PROBLEM STATEMENT: Please write out all of the entries exactly as they appear.

RECORDS:
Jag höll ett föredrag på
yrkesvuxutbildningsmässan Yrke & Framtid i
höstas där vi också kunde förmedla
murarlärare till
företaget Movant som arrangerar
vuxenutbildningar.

TASK OUTPUT:
Jag höll ett föredrag på
yrkesvuxutbildningsmässan Yrke & Framtid i
höstas där vi också kunde förmedla
murarlärare till
företaget Movant som arrangerar
vuxenutbildningar.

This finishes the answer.